TASK INSTRUCTIONS
Repeat the text on the case for a new Parliament building verbatim, from start to finish.
[SOURCE TEXT]
According to the Lok Sabha secretariat, studies have been undertaken by various agencies which reveal that to carry out structural retrofitting, re-laying of electrical and mechanical services and air-conditioning, the building will have to be vacated for 18-24 months.
It has been pointed out that the building had to be modified from time to time to a large extent to suit the purpose of a modern Parliament, and new constructions and modifications have been done in an ad hoc manner. However, over-repair and over-maintenance have led to poor condition of the building and issues of structural safety. Also, it is stated that over the years, parliamentary activities and the number of people working in the complex and visitors have increased manifold, and the building is unable to meet the requirements in terms of space, amenities and technology.
Another argument in favour of a new Parliament is the likely increase in the number of Lok Sabha Members after 2026. The number of Lok Sabha seats has remained unaltered at 545 after the delimitation carried out on the basis of the 1971 Census. It is likely to increase substantially after 2026 as the freeze on total number of seats will be over.
It is pointed out by the Lok Sabha secretariat that the Lok Sabha and Rajya Sabha are full to the brim and there is no scope to add seats in the event of the Parliament getting expanded. The seating arrangements in the two houses are cramped and there are no desks after the second row. Also, the central hall has a seating facility for around 440 people, and when joint sessions are held, chairs are placed in the aisles to seat members, which not only undermines the dignity of the institution but is also a security challenge as movement is highly restricted.
[/SOURCE TEXT]
[INFORMATION GIVEN]
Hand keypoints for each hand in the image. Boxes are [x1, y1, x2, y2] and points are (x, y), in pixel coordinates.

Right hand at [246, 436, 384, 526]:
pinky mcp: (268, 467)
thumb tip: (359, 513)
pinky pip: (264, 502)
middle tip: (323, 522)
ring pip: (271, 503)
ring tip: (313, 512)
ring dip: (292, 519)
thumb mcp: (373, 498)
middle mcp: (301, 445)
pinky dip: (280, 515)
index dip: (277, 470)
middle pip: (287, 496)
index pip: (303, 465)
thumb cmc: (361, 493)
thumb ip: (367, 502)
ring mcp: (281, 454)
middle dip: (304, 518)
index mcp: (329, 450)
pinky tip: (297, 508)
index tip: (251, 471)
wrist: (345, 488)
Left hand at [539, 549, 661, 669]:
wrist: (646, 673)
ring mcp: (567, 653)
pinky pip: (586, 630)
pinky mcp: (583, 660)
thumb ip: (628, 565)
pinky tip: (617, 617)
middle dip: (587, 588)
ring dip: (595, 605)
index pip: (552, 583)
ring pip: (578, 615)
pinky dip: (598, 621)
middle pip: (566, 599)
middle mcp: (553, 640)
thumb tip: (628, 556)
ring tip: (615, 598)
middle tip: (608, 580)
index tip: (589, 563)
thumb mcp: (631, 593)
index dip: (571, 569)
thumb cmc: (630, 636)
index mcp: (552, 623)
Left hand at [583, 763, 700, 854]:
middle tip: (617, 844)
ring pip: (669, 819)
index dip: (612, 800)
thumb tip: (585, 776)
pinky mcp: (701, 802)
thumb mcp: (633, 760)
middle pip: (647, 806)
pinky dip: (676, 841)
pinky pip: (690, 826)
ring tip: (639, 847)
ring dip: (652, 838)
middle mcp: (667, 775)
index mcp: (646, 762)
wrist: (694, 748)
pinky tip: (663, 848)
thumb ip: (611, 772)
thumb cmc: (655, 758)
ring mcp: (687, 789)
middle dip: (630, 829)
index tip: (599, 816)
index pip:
[/INFORMATION GIVEN]
EXERCISE RESPONSE
According to the Lok Sabha secretariat, studies have been undertaken by various agencies which reveal that to carry out structural retrofitting, re-laying of electrical and mechanical services and air-conditioning, the building will have to be vacated for 18-24 months.
It has been pointed out that the building had to be modified from time to time to a large extent to suit the purpose of a modern Parliament, and new constructions and modifications have been done in an ad hoc manner. However, over-repair and over-maintenance have led to poor condition of the building and issues of structural safety. Also, it is stated that over the years, parliamentary activities and the number of people working in the complex and visitors have increased manifold, and the building is unable to meet the requirements in terms of space, amenities and technology.
Another argument in favour of a new Parliament is the likely increase in the number of Lok Sabha Members after 2026. The number of Lok Sabha seats has remained unaltered at 545 after the delimitation carried out on the basis of the 1971 Census. It is likely to increase substantially after 2026 as the freeze on total number of seats will be over.
It is pointed out by the Lok Sabha secretariat that the Lok Sabha and Rajya Sabha are full to the brim and there is no scope to add seats in the event of the Parliament getting expanded. The seating arrangements in the two houses are cramped and there are no desks after the second row. Also, the central hall has a seating facility for around 440 people, and when joint sessions are held, chairs are placed in the aisles to seat members, which not only undermines the dignity of the institution but is also a security challenge as movement is highly restricted.